I had no intention of wearing that death suit, but she didn’t give me a chance to refuse before she started tearing my T-shirt over my head. Her hands were rough as she struggled to shove my arms into the sleeves of the white dress shirt.
I didn’t fight her, but I didn’t cooperate, either. “Gwen, stop,” I rumbled.
Using her body, she tried to wrestle it around my shoulders. “You’re not fucking doing this to me. Not today. Put the Goddamn shirt on!”
“Gwen, stop,” I repeated, attempting to catch her frenzied hands, but she was a swirling cyclone of grief.
“You can walk away from me. Abandon me. Feed me to the wolves during the most difficult time of my life. I don’t care anymore. But you are going to this funeral even if I have to drag your ass there myself.” Giving up on my shirt, she snatched up my slacks and then went for the waistband on my sweatpants.
Losing all patience, I shot to my feet. “Stop!”
“I can’t!” she screamed back, only inches from my face. Dissolving into a fit of sobs, she collapsed to the floor, wedged between my couch and coffee table. Wails tore from her throat, her shoulders rolling with gags.

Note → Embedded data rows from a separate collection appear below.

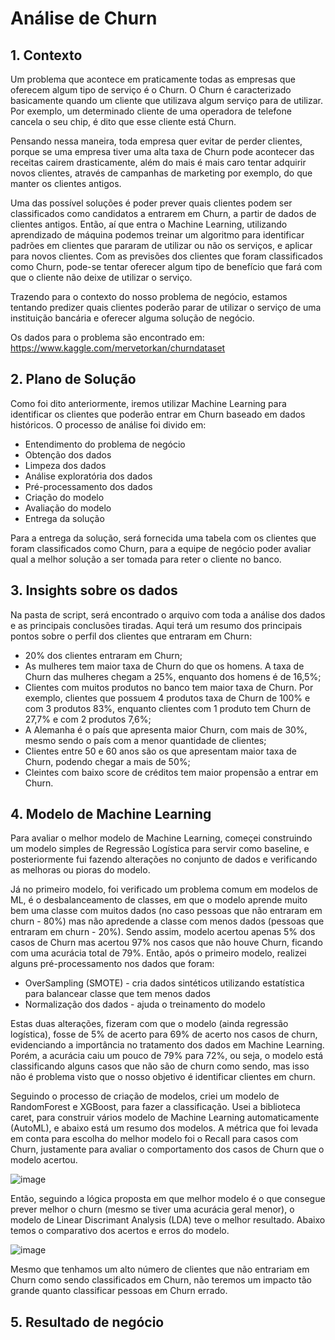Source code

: # Análise de Churn

## 1. Contexto
Um problema que acontece em praticamente todas as empresas que oferecem algum tipo de serviço é o Churn. O Churn é caracterizado basicamente quando um cliente que utilizava algum serviço para de utilizar. Por exemplo, um determinado cliente de uma operadora de telefone cancela o seu chip, é dito que esse cliente está Churn.

Pensando nessa maneira, toda empresa quer evitar de perder clientes, porque se uma empresa tiver uma alta taxa de Churn pode acontecer das receitas cairem drasticamente, além do mais é mais caro tentar adquirir novos clientes, através de campanhas de marketing por exemplo, do que manter os clientes antigos.

Uma das possível soluções é poder prever quais clientes podem ser classificados como candidatos a entrarem em Churn, a partir de dados de clientes antigos. Então, aí que entra o Machine Learning, utilizando aprendizado de máquina podemos treinar um algoritmo para identificar padrões em clientes que pararam de utilizar ou não os serviços, e aplicar para novos clientes. Com as previsões dos clientes que foram classificados como Churn, pode-se tentar oferecer algum tipo de benefício que fará com que o cliente não deixe de utilizar o serviço.

Trazendo para o contexto do nosso problema de negócio, estamos tentando predizer quais clientes poderão parar de utilizar o serviço de uma instituição bancária e oferecer alguma solução de negócio.

Os dados para o problema são encontrado em: https://www.kaggle.com/mervetorkan/churndataset

## 2. Plano de Solução
Como foi dito anteriormente, iremos utilizar Machine Learning para identificar os clientes que poderão entrar em Churn baseado em dados históricos. O processo de análise foi divido em:
- Entendimento do problema de negócio
- Obtenção dos dados
- Limpeza dos dados
- Análise exploratória dos dados
- Pré-processamento dos dados
- Criação do modelo
- Avaliação do modelo
- Entrega da solução

Para a entrega da solução, será fornecida uma tabela com os clientes que foram classificados como Churn, para a equipe de negócio poder avaliar qual a melhor solução a ser tomada para reter o cliente no banco.

## 3. Insights sobre os dados
Na pasta de script, será encontrado o arquivo com toda a análise dos dados e as principais conclusões tiradas. Aqui terá um resumo dos principais pontos sobre o perfil dos clientes que entraram em Churn:
- 20% dos clientes entraram em Churn;
- As mulheres tem maior taxa de Churn do que os homens. A taxa de Churn das mulheres chegam a 25%, enquanto dos homens é de 16,5%;
- Clientes com muitos produtos no banco tem maior taxa de Churn. Por exemplo, clientes que possuem 4 produtos taxa de Churn de 100% e com 3 produtos 83%, enquanto clientes com 1 produto tem Churn de 27,7% e com 2 produtos 7,6%;
- A Alemanha é o país que apresenta maior Churn, com mais de 30%, mesmo sendo o país com a menor quantidade de clientes;
- Clientes entre 50 e 60 anos são os que apresentam maior taxa de Churn, podendo chegar a mais de 50%;
- Cleintes com baixo score de créditos tem maior propensão a entrar em Churn.

## 4. Modelo de Machine Learning
Para avaliar o melhor modelo de Machine Learning, começei construindo um modelo simples de Regressão Logística para servir como baseline, e posteriormente fui fazendo alterações no conjunto de dados e verificando as melhoras ou pioras do modelo.

Já no primeiro modelo, foi verificado um problema comum em modelos de ML, é o desbalanceamento de classes, em que o modelo aprende muito bem uma classe com muitos dados (no caso pessoas que não entraram em churn - 80%) mas não apredende a classe com menos dados (pessoas que entraram em churn - 20%). Sendo assim, modelo acertou apenas 5% dos casos de Churn mas acertou 97% nos casos que não houve Churn, ficando com uma acurácia total de 79%. Então, após o primeiro modelo, realizei alguns pré-processamento nos dados que foram:
- OverSampling (SMOTE) - cria dados sintéticos utilizando estatística para balancear classe que tem menos dados
- Normalização dos dados - ajuda o treinamento do modelo

Estas duas alterações, fizeram com que o modelo (ainda regressão logística), fosse de 5% de acerto para 69% de acerto nos casos de churn, evidenciando a importância no tratamento dos dados em Machine Learning. Porém, a acurácia caiu um pouco de 79% para 72%, ou seja, o modelo está classificando alguns casos que não são de churn como sendo, mas isso não é problema visto que o nosso objetivo é identificar clientes em churn.

Seguindo o processo de criação de modelos, criei um modelo de RandomForest e XGBoost, para fazer a classificação. Usei a biblioteca caret, para construir vários modelo de Machine Learning automaticamente (AutoML), e abaixo está um resumo dos modelos. A métrica que foi levada em conta para escolha do melhor modelo foi o Recall para casos com Churn, justamente para avaliar o comportamento dos casos de Churn que o modelo acertou.

![image](https://user-images.githubusercontent.com/66805980/130838843-b1f2cd3b-aeb8-42a5-b365-1b0a5a7c4aab.png)

Então, seguindo a lógica proposta em que melhor modelo é o que consegue prever melhor o churn (mesmo se tiver uma acurácia geral menor), o modelo de Linear Discrimant Analysis (LDA) teve o melhor resultado. Abaixo temos o comparativo dos acertos e erros do modelo.

![image](https://user-images.githubusercontent.com/66805980/130839170-f8ad57aa-c560-4640-8b67-c9330c9c8070.png)

Mesmo que tenhamos um alto número de clientes que não entrariam em Churn como sendo classificados em Churn, não teremos um impacto tão grande quanto classificar pessoas em Churn errado.

## 5. Resultado de negócio

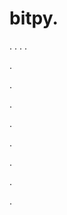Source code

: # bitpy.
.
.
.
.












.






















































.
























.



























.

















































































.































































.































































































.















.













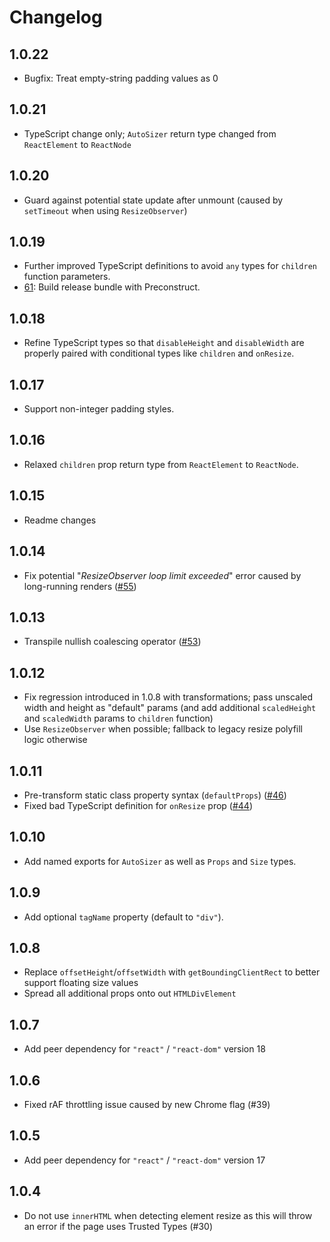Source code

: # Changelog

## 1.0.22

- Bugfix: Treat empty-string padding values as 0

## 1.0.21

- TypeScript change only; `AutoSizer` return type changed from `ReactElement` to `ReactNode`

## 1.0.20

- Guard against potential state update after unmount (caused by `setTimeout` when using `ResizeObserver`)

## 1.0.19

- Further improved TypeScript definitions to avoid `any` types for `children` function parameters.
- [61](https://github.com/bvaughn/react-virtualized-auto-sizer/pull/61): Build release bundle with Preconstruct.

## 1.0.18

- Refine TypeScript types so that `disableHeight` and `disableWidth` are properly paired with conditional types like `children` and `onResize`.

## 1.0.17

- Support non-integer padding styles.

## 1.0.16

- Relaxed `children` prop return type from `ReactElement` to `ReactNode`.

## 1.0.15

- Readme changes

## 1.0.14

- Fix potential "_ResizeObserver loop limit exceeded_" error caused by long-running renders ([#55](https://github.com/bvaughn/react-virtualized-auto-sizer/issues/55))

## 1.0.13

- Transpile nullish coalescing operator ([#53](https://github.com/bvaughn/react-virtualized-auto-sizer/issues/53))

## 1.0.12

- Fix regression introduced in 1.0.8 with transformations; pass unscaled width and height as "default" params (and add additional `scaledHeight` and `scaledWidth` params to `children` function)
- Use `ResizeObserver` when possible; fallback to legacy resize polyfill logic otherwise

## 1.0.11

- Pre-transform static class property syntax (`defaultProps`) ([#46](https://github.com/bvaughn/react-virtualized-auto-sizer/issues/46))
- Fixed bad TypeScript definition for `onResize` prop ([#44](https://github.com/bvaughn/react-virtualized-auto-sizer/issues/44))

## 1.0.10

- Add named exports for `AutoSizer` as well as `Props` and `Size` types.

## 1.0.9

- Add optional `tagName` property (default to `"div"`).

## 1.0.8

- Replace `offsetHeight`/`offsetWidth` with `getBoundingClientRect` to better support floating size values
- Spread all additional props onto out `HTMLDivElement`

## 1.0.7

- Add peer dependency for `"react"` / `"react-dom"` version 18

## 1.0.6

- Fixed rAF throttling issue caused by new Chrome flag (#39)

## 1.0.5

- Add peer dependency for `"react"` / `"react-dom"` version 17

## 1.0.4

- Do not use `innerHTML` when detecting element resize as this will throw an error if the page uses Trusted Types (#30)
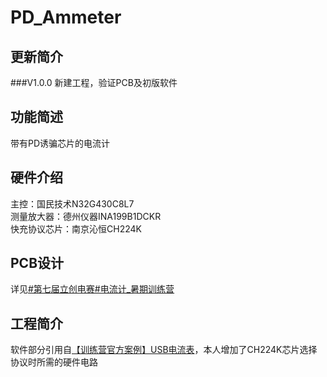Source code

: # PD_Ammeter
## 更新简介
###V1.0.0
新建工程，验证PCB及初版软件<br>
## 功能简述
带有PD诱骗芯片的电流计<br>
## 硬件介绍
主控：国民技术N32G430C8L7<br>
测量放大器：德州仪器INA199B1DCKR<br>
快充协议芯片：南京沁恒CH224K<br>
## PCB设计
详见[#第七届立创电赛#电流计_暑期训练营](https://oshwhub.com/dc123456/dian-liu-j/)<br>
## 工程简介
软件部分引用自[【训练营官方案例】USB电流表](https://oshwhub.com/limengmeng12345/ji-chu-ying-usb-dian-ya-biao/)，本人增加了CH224K芯片选择协议时所需的硬件电路<br>
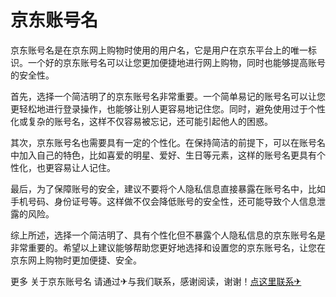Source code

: # 京东账号名

京东账号名是在京东网上购物时使用的用户名，它是用户在京东平台上的唯一标识。一个好的京东账号名可以让您更加便捷地进行网上购物，同时也能够提高账号的安全性。

首先，选择一个简洁明了的京东账号名非常重要。一个简单易记的账号名可以让您更轻松地进行登录操作，也能够让别人更容易地记住您。同时，避免使用过于个性化或复杂的账号名，这样不仅容易被忘记，还可能引起他人的困惑。

其次，京东账号名也需要具有一定的个性化。在保持简洁的前提下，可以在账号名中加入自己的特色，比如喜爱的明星、爱好、生日等元素，这样的账号名更具有个性化，也更容易让人记住。

最后，为了保障账号的安全，建议不要将个人隐私信息直接暴露在账号名中，比如手机号码、身份证号等。这样做不仅会降低账号的安全性，还可能导致个人信息泄露的风险。

综上所述，选择一个简洁明了、具有个性化但不暴露个人隐私信息的京东账号名是非常重要的。希望以上建议能够帮助您更好地选择和设置您的京东账号名，让您在京东网上购物时更加便捷、安全。

更多 关于京东账号名 请通过✈与我们联系，感谢阅读，谢谢！[点这里联系✈](https://bbd.k02.cc)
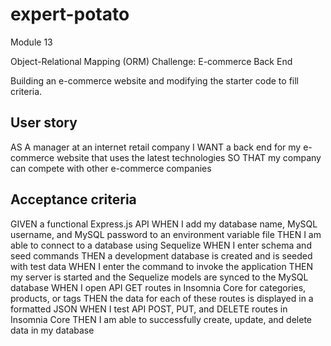 # expert-potato
Module 13

Object-Relational Mapping (ORM) Challenge: E-commerce Back End

Building an e-commerce website and modifying the starter code to fill criteria.

## User story
AS A manager at an internet retail company
I WANT a back end for my e-commerce website that uses the latest technologies
SO THAT my company can compete with other e-commerce companies

## Acceptance criteria
GIVEN a functional Express.js API
WHEN I add my database name, MySQL username, and MySQL password to an environment variable file
THEN I am able to connect to a database using Sequelize
WHEN I enter schema and seed commands
THEN a development database is created and is seeded with test data
WHEN I enter the command to invoke the application
THEN my server is started and the Sequelize models are synced to the MySQL database
WHEN I open API GET routes in Insomnia Core for categories, products, or tags
THEN the data for each of these routes is displayed in a formatted JSON
WHEN I test API POST, PUT, and DELETE routes in Insomnia Core
THEN I am able to successfully create, update, and delete data in my database
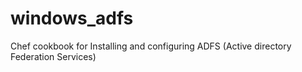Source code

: windows_adfs
============

Chef cookbook for Installing and configuring ADFS (Active directory Federation Services)
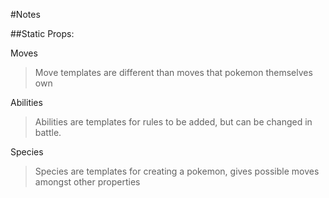 #Notes

##Static Props:

Moves
> Move templates are different than moves that pokemon themselves own

Abilities
> Abilities are templates for rules to be added, but can be changed in battle.

Species
> Species are templates for creating a pokemon, gives possible moves amongst other properties
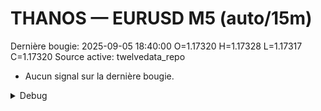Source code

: # THANOS — EURUSD M5 (auto/15m)
Dernière bougie: 2025-09-05 18:40:00  O=1.17320  H=1.17328  L=1.17317  C=1.17320
Source active: twelvedata_repo

- Aucun signal sur la dernière bougie.

<details><summary>Debug</summary>

- TD_API_KEY manquant.

</details>
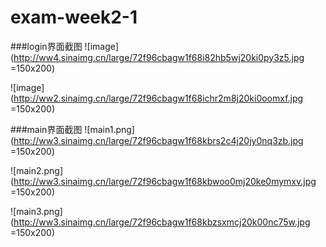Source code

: # exam-week2-1
###login界面截图
![image](http://ww4.sinaimg.cn/large/72f96cbagw1f68i82hb5wj20ki0py3z5.jpg =150x200)

![image](http://ww2.sinaimg.cn/large/72f96cbagw1f68ichr2m8j20ki0oomxf.jpg =150x200)

###main界面截图
![main1.png](http://ww3.sinaimg.cn/large/72f96cbagw1f68kbrs2c4j20jy0nq3zb.jpg =150x200)

![main2.png](http://ww3.sinaimg.cn/large/72f96cbagw1f68kbwoo0mj20ke0mymxv.jpg =150x200)

![main3.png](http://ww3.sinaimg.cn/large/72f96cbagw1f68kbzsxmcj20k00nc75w.jpg =150x200)

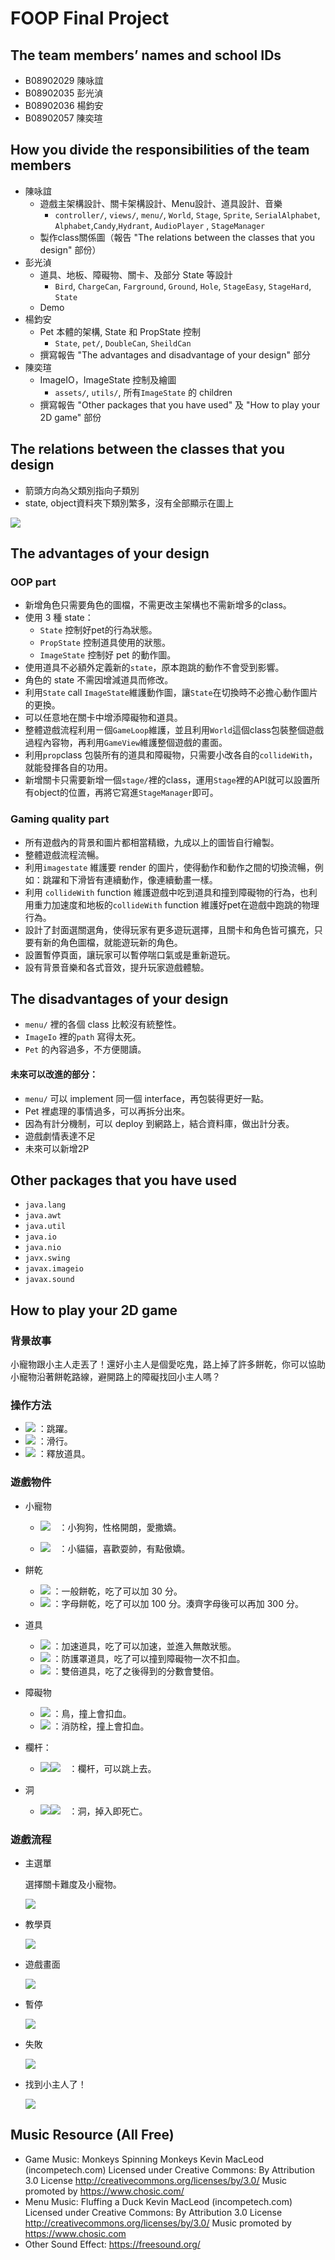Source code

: # FOOP Final Project
## The team members’ names and school IDs
- B08902029 陳咏誼
- B08902035 彭光湞
- B08902036 楊鈞安
- B08902057 陳奕瑄

<!-- <br> -->

## How you divide the responsibilities of the team members

- 陳咏誼
	- 遊戲主架構設計、關卡架構設計、Menu設計、道具設計、音樂
		- `controller/`, `views/`, `menu/`, `World`, `Stage`, `Sprite`, `SerialAlphabet`, `Alphabet`,`Candy`,`Hydrant`, `AudioPlayer` , `StageManager`
	- 製作class關係圖（報告 "The relations between the classes that you design" 部份）
- 彭光湞
	- 道具、地板、障礙物、關卡、及部分 State 等設計
		- `Bird`, `ChargeCan`, `Farground`, `Ground`, `Hole`, `StageEasy`, `StageHard`, `State`
	- Demo
- 楊鈞安
    - Pet 本體的架構, State 和 PropState 控制
        - `State`, `pet/`, `DoubleCan`, `SheildCan`
    - 撰寫報告 "The advantages and disadvantage of your design" 部分
- 陳奕瑄
  - ImageIO，ImageState 控制及繪圖
      - `assets/`, `utils/`, 所有`ImageState` 的 children
  - 撰寫報告 "Other packages that you have used" 及 "How to play your 2D game" 部份

<!-- <br>
<br>
<br>
<br> -->

## The relations between the classes that you design
* 箭頭方向為父類別指向子類別
* state, object資料夾下類別繁多，沒有全部顯示在圖上

![](https://i.imgur.com/Gev91QE.png)

<!-- <br>
<br>
<br>
<br>
<br>
<br>
<br>
<br> -->

## The advantages of your design
### OOP part
* 新增角色只需要角色的圖檔，不需更改主架構也不需新增多的class。
* 使用 3 種 state：
    * `State` 控制好pet的行為狀態。
    * `PropState` 控制道具使用的狀態。
    * `ImageState` 控制好 pet 的動作圖。
* 使用道具不必額外定義新的`state`，原本跑跳的動作不會受到影響。
* 角色的 state 不需因增減道具而修改。
* 利用`State` call `ImageState`維護動作圖，讓`State`在切換時不必擔心動作圖片的更換。
* 可以任意地在關卡中增添障礙物和道具。
* 整體遊戲流程利用ㄧ個`GameLoop`維護，並且利用`World`這個class包裝整個遊戲過程內容物，再利用`GameView`維護整個遊戲的畫面。
* 利用`prop`class 包裝所有的道具和障礙物，只需要小改各自的`collideWith`，就能發揮各自的功用。
* 新增關卡只需要新增一個`stage/`裡的class，運用`Stage`裡的API就可以設置所有object的位置，再將它寫進`StageManager`即可。

### Gaming quality part
* 所有遊戲內的背景和圖片都相當精緻，九成以上的圖皆自行繪製。
* 整體遊戲流程流暢。
* 利用`imagestate` 維護要 render 的圖片，使得動作和動作之間的切換流暢，例如：跳躍和下滑皆有連續動作，像連續動畫一樣。
* 利用 `collideWith` function 維護遊戲中吃到道具和撞到障礙物的行為，也利用重力加速度和地板的`collideWith` function 維護好pet在遊戲中跑跳的物理行為。
* 設計了封面選關選角，使得玩家有更多遊玩選擇，且關卡和角色皆可擴充，只要有新的角色圖檔，就能遊玩新的角色。
* 設置暫停頁面，讓玩家可以暫停喘口氣或是重新遊玩。
* 設有背景音樂和各式音效，提升玩家遊戲體驗。

<!-- <br> -->

## The disadvantages of your design
* `menu/` 裡的各個 class 比較沒有統整性。
* `ImageIo` 裡的`path` 寫得太死。
* `Pet` 的內容過多，不方便閱讀。 
#### 未來可以改進的部分：
* `menu/` 可以 implement 同一個 interface，再包裝得更好一點。
* Pet 裡處理的事情過多，可以再拆分出來。
* 因為有計分機制，可以 deploy 到網路上，結合資料庫，做出計分表。
* 遊戲劇情表達不足
* 未來可以新增2P

<!-- <br> -->

## Other packages that you have used
- `java.lang`
- `java.awt`
- `java.util`
- `java.io`
- `java.nio`
- `javx.swing`
- `javax.imageio`
- `javax.sound`

<!-- <br> -->

## How to play your 2D game

### 背景故事
小寵物跟小主人走丟了！還好小主人是個愛吃鬼，路上掉了許多餅乾，你可以協助小寵物沿著餅乾路線，避開路上的障礙找回小主人嗎？

### 操作方法
- ![](https://i.imgur.com/k1yFJpo.png) ：跳躍。
- ![](https://i.imgur.com/zImomMZ.png) ：滑行。
- ![](https://i.imgur.com/xBJD6Du.png) ：釋放道具。

### 遊戲物件
- 小寵物
    - ![](https://i.imgur.com/n3ZJa6n.png)　：小狗狗，性格開朗，愛撒嬌。

    - ![](https://i.imgur.com/5fJ5CrD.png)　：小貓貓，喜歡耍帥，有點傲嬌。

- 餅乾
    - ![](https://i.imgur.com/1cWlNvV.png)  ：一般餅乾，吃了可以加 30 分。
    - ![](https://i.imgur.com/DRgVOnV.png)  ：字母餅乾，吃了可以加 100 分。湊齊字母後可以再加 300 分。
- 道具
    - ![](https://i.imgur.com/WacWDE6.png) ：加速道具，吃了可以加速，並進入無敵狀態。
    - ![](https://i.imgur.com/PeH7ksL.png) ：防護罩道具，吃了可以撞到障礙物一次不扣血。
    - ![](https://i.imgur.com/wLUUcKp.png) ：雙倍道具，吃了之後得到的分數會雙倍。
- 障礙物
    - ![](https://i.imgur.com/A7ETgam.png) ：鳥，撞上會扣血。
    - ![](https://i.imgur.com/csnMGjK.png) ：消防栓，撞上會扣血。
- 欄杆：
    - ![](https://i.imgur.com/DHbbKGQ.png)![](https://i.imgur.com/9NFTbXK.png)　：欄杆，可以跳上去。
- 洞
    - ![](https://i.imgur.com/1OLMvyb.png)![](https://i.imgur.com/Frp26Uo.png)　：洞，掉入即死亡。

<!-- <br>
<br>
<br> -->

### 遊戲流程
- 主選單

    選擇關卡難度及小寵物。

    ![](https://i.imgur.com/Niy2zp8.png)


- 教學頁

    ![](https://i.imgur.com/rCspt7w.png)


- 遊戲畫面

    ![](https://i.imgur.com/PdiSlPk.png)

- 暫停

    ![](https://i.imgur.com/re8CCvm.png)

<!-- <br>
<br>
<br> -->

- 失敗

    ![](https://i.imgur.com/y8wYt5U.png)


- 找到小主人了！

    ![](https://i.imgur.com/0pshVLm.png)

<!-- <br> -->

## Music Resource (All Free)
* Game Music:
Monkeys Spinning Monkeys Kevin MacLeod (incompetech.com)
Licensed under Creative Commons: By Attribution 3.0 License
http://creativecommons.org/licenses/by/3.0/
Music promoted by https://www.chosic.com/
* Menu Music:
Fluffing a Duck Kevin MacLeod (incompetech.com)
Licensed under Creative Commons: By Attribution 3.0 License
http://creativecommons.org/licenses/by/3.0/
Music promoted by https://www.chosic.com
* Other Sound Effect:
https://freesound.org/

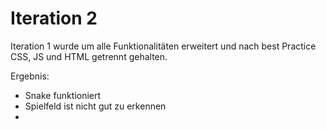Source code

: # Iteration 2
Iteration 1 wurde um alle Funktionalitäten erweitert und nach best Practice CSS, JS und HTML getrennt gehalten.

Ergebnis: 
* Snake funktioniert
* Spielfeld ist nicht gut zu erkennen
* 
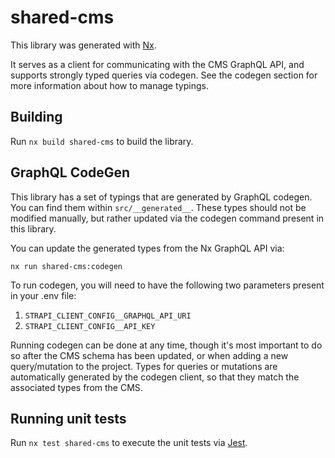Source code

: # shared-cms

This library was generated with [Nx](https://nx.dev).

It serves as a client for communicating with the CMS GraphQL API, and supports strongly typed queries via codegen. See the codegen section for more information about how to manage typings.

## Building

Run `nx build shared-cms` to build the library.

## GraphQL CodeGen

This library has a set of typings that are generated by GraphQL codegen. You can find them within `src/__generated__`. These types should not be modified manually, but rather updated via the codegen command present in this library.

You can update the generated types from the Nx GraphQL API via:

`nx run shared-cms:codegen`

To run codegen, you will need to have the following two parameters present in your .env file:

1. `STRAPI_CLIENT_CONFIG__GRAPHQL_API_URI`
2. `STRAPI_CLIENT_CONFIG__API_KEY`

Running codegen can be done at any time, though it's most important to do so after the CMS schema has been updated, or when adding a new query/mutation to the project. Types for queries or mutations are automatically generated by the codegen client, so that they match the associated types from the CMS.

## Running unit tests

Run `nx test shared-cms` to execute the unit tests via [Jest](https://jestjs.io).
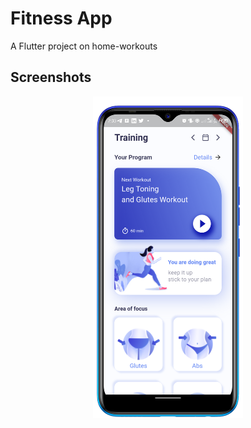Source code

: # Fitness App

A Flutter project on home-workouts

## Screenshots
<p align="center">
<img src="https://github.com/Perception12/Fitness-App/blob/main/assets/ss.png" width="240">
</p>

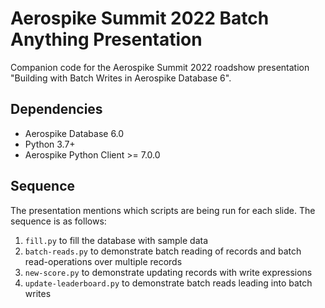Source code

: # Aerospike Summit 2022 Batch Anything Presentation
Companion code for the Aerospike Summit 2022 roadshow presentation "Building with Batch Writes in Aerospike Database 6".

## Dependencies

 - Aerospike Database 6.0
 - Python 3.7+
 - Aerospike Python Client >= 7.0.0

## Sequence
The presentation mentions which scripts are being run for each slide. The
sequence is as follows:

 1. `fill.py` to fill the database with sample data
 2. `batch-reads.py` to demonstrate batch reading of records and batch read-operations over multiple records
 3. `new-score.py` to demonstrate updating records with write expressions
 4. `update-leaderboard.py` to demonstrate batch reads leading into batch writes

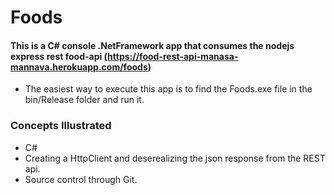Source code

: # Foods

#### This is a C# console .NetFramework app that consumes the nodejs express rest food-api (https://food-rest-api-manasa-mannava.herokuapp.com/foods)


* The easiest way to execute this app is to find the Foods.exe file in the bin/Release folder and run it.

### Concepts Illustrated
* C# 
* Creating a HttpClient and deserealizing the json response from the REST api.
* Source control through Git. 

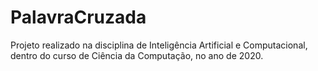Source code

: # PalavraCruzada
Projeto realizado na disciplina de Inteligência Artificial e Computacional, dentro do curso de Ciência da Computação, no ano de 2020.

And all I could do was stand there staring at her, knowing it was all my fault.
“I’m sorry,” I choked out, tears streaming down my face.
“Bullshit. You wouldn’t do this to me if you were sorry.”
“Gwen…”
Sobs racked her shoulders. “I hate you. I hate you so fucking much. I wish this was your funeral instead.”
“I do too!” I exploded.
Her head popped up and she stared at me for a long second, her chest heaving, her bloodshot eyes swimming with tears. “You coward.”
I jerked from the verbal blow, but she wasn’t wrong. “You think I don’t know that! You think I don’t live with that knowledge every fucking day of my life?”
“I don’t know anything anymore, Truett. Least of all you.” With that, she drew in a shaky breath and climbed to her feet. Her hands shook as she reached down to her wedding rings, sliding them off with a finality that crushed me. Holding my stare with a disdain I would never forget, she dropped them, one by one, onto the floor at my feet. “I would have loved you for the rest of my life. But, now I will hate you for the rest of yours.”
She turned on a toe, walking the long way around the coffee table so she didn’t have to pass me.
My body screamed for me to stop her, to beg her to make this nightmare end as only she could, but my feet never budged.
The door swung inward, and from my spot in front of that godforsaken couch, I watched as she stepped into the sunshine, her head held high in false bravado, taking every happy memory this home had ever held with her.
I told myself to open my mouth and say something, any fucking thing before I lost her forever.
Don’t go.
I need you.
I’m so fucking sorry.
But, much like myself from that point forward, those words stayed locked inside.